TASK TO COMPLETE: Continue the mailing-list post about signed versus unsigned integers in LLVM's coding standards from the point where it stops.

GIVEN TEXT:

* * * *

[llvm-dev] [RFC] Coding Standards: "prefer `int` for regular arithmetic, use `unsigned` only for bitmask and when you intend to rely on wrapping behavior."

Stefan Teleman via llvm-dev llvm-dev at lists.llvm.org
Thu Jun 13 09:58:25 PDT 2019


On Wed, Jun 12, 2019 at 9:21 PM Chandler Carruth via llvm-dev
<llvm-dev at lists.llvm.org> wrote:
>
> FWIW, the talks linked by Mehdi really do talk about these things and why I don't think the really are the correct trade-off.
>
> Even if you imagine an unsigned type that doesn't allow wrapping, I think this is a really bad type. The problem is that you have made the most common value of the type (zero in every study I'm aware of) be a boundary condition. Today, it wraps to a huge value if you cross it. Afterward, it would trap. Both are super surprising.
[ ... ]
> Any or all of these seem significantly preferable to the readability concerns I outline above, at least to me. This is why I am still *strongly* in favor of signed types and assertions around value at known points where the value should obey that assertion.

Have there been any documented cases in LLVM where a for() loop with
an unsigned int induction variable has wrapped around to 0? In other
words, is there any container - either LLVM or C++ Standard Library -
that ended up storing more than UINT_MAX or ULLONG_MAX elements?

* * * *

SUPPLIED DATA:
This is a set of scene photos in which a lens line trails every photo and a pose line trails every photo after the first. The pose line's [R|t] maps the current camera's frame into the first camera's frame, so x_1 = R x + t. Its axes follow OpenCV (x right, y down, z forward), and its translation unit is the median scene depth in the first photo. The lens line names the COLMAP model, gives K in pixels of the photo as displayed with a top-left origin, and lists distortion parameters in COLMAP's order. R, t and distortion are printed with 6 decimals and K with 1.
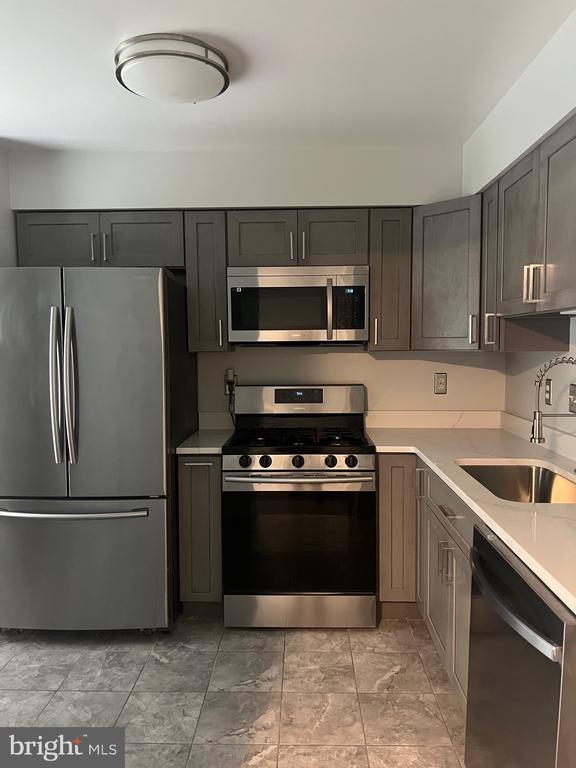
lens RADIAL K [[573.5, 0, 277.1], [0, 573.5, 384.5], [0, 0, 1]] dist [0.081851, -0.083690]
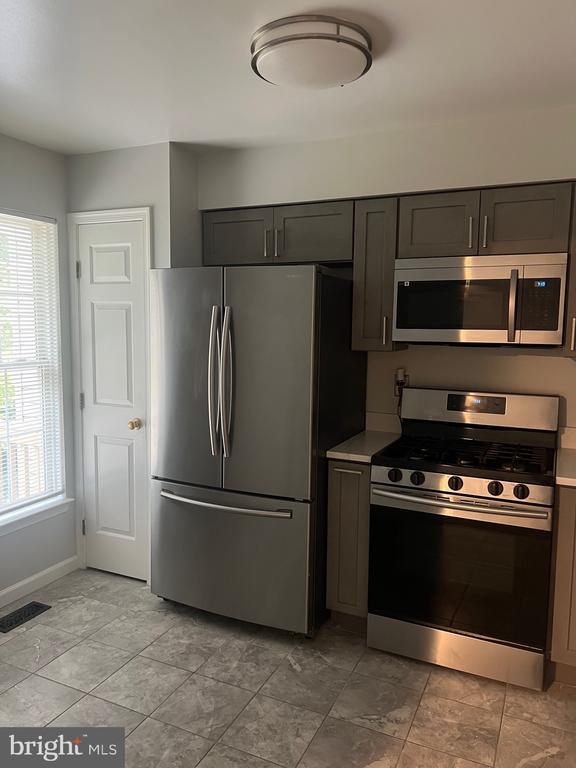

* * * *

TASK RESULT:
I'm looking at these values in <limits.h>:

#define UINT_MAX      4294967295U
#define ULLONG_MAX   18446744073709551615ULL

and I am having a really hard time imagining a llvm::SmallVector<Foo>
storing 18446744073709551615ULL + 1ULL Foo elements. But i'm happy to
be proven wrong.

As far as the C++ Standard Library is concerned, all the containers
implement std::<container-type>::max_size(), which is of type
std::size_t and is always - and intentonally - smaller than either
UINT_MAX or ULLONG_MAX.

So I'm not even sure how an unsigned induction variable testing for
std::vector<Foo>::size() or a std::string::size() - for example -
would ever end up wrapping around to 0. The container will blow up
when its number of elements attempts to exceed its max_size().

Plus, it's not that hard to write

std::vector<Foo> FooVector;
for (unsigned I = 0; I < ${SOMETHING} && I < FooVector.max_size(); ++I) {
}

if unsigned's wrap-around is a material concern.

Maybe the compiler should just warn when sizeof(unsigned) <
sizeof(std::container<Foo>::max_size()). I think that would be enough
of a hint, and in the vast majority of cases it will be moot anyway.

Just my 0.02.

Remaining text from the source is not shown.